### Supplied passage
[BioC] regarding package ArrayExpress

Thu Sep 10 15:33:52 CEST 2009

Hi Misha,

Thanks for the trick, it seems to work.
But this brings another problem: the identifier in the array design file
and the row names in the expression file are now different. So maybe the
right question is why do we have duplicate identifiers in the expression
file and do we really want to read a file with those duplicates?

Sorry, maybe we should continue this conversation off list.
To the people using the package ArrayExpress on the processed data, I am
sorry for the problems that are still to be fixed. Thank you for your
feedback, it helps to identify the problems and I can try to fix them.

Audrey

> Hi,
>
> Without tweaking read.table, you'd have to read row names as one of the
> data columns, then make.names on that set of names and set the row names
> to the modified ones. So, something like
>
> d <- read.table("foo.tab") ## if read.table("foo.tab", row.names=1) fails
>
> rownames(d) <- make.names(d[,1], unique=TRUE)
>
> d <- d[,-1]                ## to remove the column used
>
> Whether these newly made "unique" row names are what you need is a good
> question... :)
>
> --Misha
>
> On Thu, 10 Sep 2009, audrey at ebi.ac.uk wrote:
>
>> Dear Amit,
>>
>> You are not making any mistakes. This is the proper way of calling the
>> functions to create an object from a processed dataset. However the
>> problem comes from the dataset itself. It contains duplicate probe
>> identifiers as row names, which is not allowed by the function
>> read.table
>> that is used in the procset function.
>> Unfortunately I do not have an idea on how to prevent this. Does someone
>> know how I could allow duplicate row names in my function?
######
### Dataset entries
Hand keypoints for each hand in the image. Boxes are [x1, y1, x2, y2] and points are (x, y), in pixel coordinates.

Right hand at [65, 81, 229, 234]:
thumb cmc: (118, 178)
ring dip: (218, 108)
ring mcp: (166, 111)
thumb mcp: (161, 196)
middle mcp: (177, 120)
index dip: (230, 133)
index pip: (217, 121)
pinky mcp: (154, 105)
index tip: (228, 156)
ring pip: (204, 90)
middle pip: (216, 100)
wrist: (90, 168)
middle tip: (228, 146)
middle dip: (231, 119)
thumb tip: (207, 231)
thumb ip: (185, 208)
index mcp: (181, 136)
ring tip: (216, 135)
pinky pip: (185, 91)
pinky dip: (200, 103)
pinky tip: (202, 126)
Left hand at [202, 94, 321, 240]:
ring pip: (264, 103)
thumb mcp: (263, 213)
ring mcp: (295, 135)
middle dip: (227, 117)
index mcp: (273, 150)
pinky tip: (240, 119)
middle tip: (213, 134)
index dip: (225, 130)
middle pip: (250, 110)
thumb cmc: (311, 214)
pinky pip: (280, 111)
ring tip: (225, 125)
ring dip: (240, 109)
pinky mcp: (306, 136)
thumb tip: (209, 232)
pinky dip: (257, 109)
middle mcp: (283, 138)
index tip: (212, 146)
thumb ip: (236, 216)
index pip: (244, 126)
######
- _Complete the following_:
a – In the ArrayExpress mailing-list thread, which function used inside procset rejects duplicate row names?
b – Continue the ArrayExpress mailing-list thread from its last line.

- _Results_:
a – read.table

b –
>>
>> Best regards,
>> Audrey
>>
>> --
>> Audrey Kauffmann
>> EMBL - EBI
>> Cambridge UK
>> +44 (0) 1223 492 631
>> http://www.ebi.ac.uk/~audrey
>>
>>> Hello! List,
>>>
>>> I am trying to build an object from Array Express processed data using
>>> bioconductor package ArrayExpress. I did following:-
>>>
>>> CAGE99d = getAE("E-GAGE-99",type="processed")
>>> colname = getcolproc(CAGE99d)
>>> CAGE99p = procset(CAGE99d, colname[3])
>>>
>>> and I got following error:-
>>> Error in `row.names<-.data.frame`(`*tmp*`, value = c(6995L, 7017L,
>>> 7006L,
>>> :
>>>
>>>   duplicate 'row.names' are not allowed
>>> In addition: Warning message:
>>> non-unique values when setting 'row.names': ?R:A-MEXP-58:210099?,
>>> ?R:A-MEXP-58:210100?, ?R:A-MEXP-58:210111?,
>>> ?R:A-MEXP-58:210123?,?R:A-MEXP-
>>> [... truncated]
>>>
>>> I am not able to figure out mistake I am making. Please Help!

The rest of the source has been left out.